Supplied entries ::
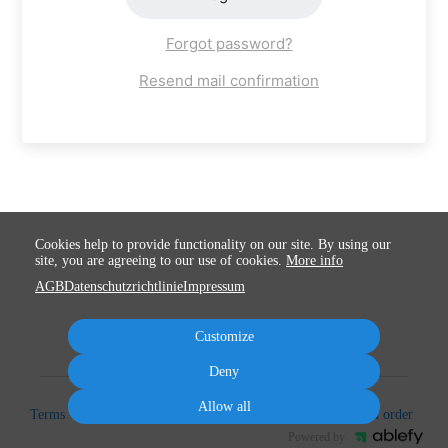
Forgot password?
Resend mail confirmation
Cookies help to provide functionality on our site. By using our
site, you are agreeing to our use of cookies.
More info
AGB
Datenschutzrichtlinie
Impressum
Customize
Deny
Allow all
Terms
Privacy
Imprint
Cancel subscription
Cancel order
Powered by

Brief :: If a record above holds a picture, leave the picture out and write out everything else exactly.

The answer ::
Forgot password?
Resend mail confirmation
Cookies help to provide functionality on our site. By using our
site, you are agreeing to our use of cookies.
More info
AGB
Datenschutzrichtlinie
Impressum
Customize
Deny
Allow all
Terms
Privacy
Imprint
Cancel subscription
Cancel order
Powered by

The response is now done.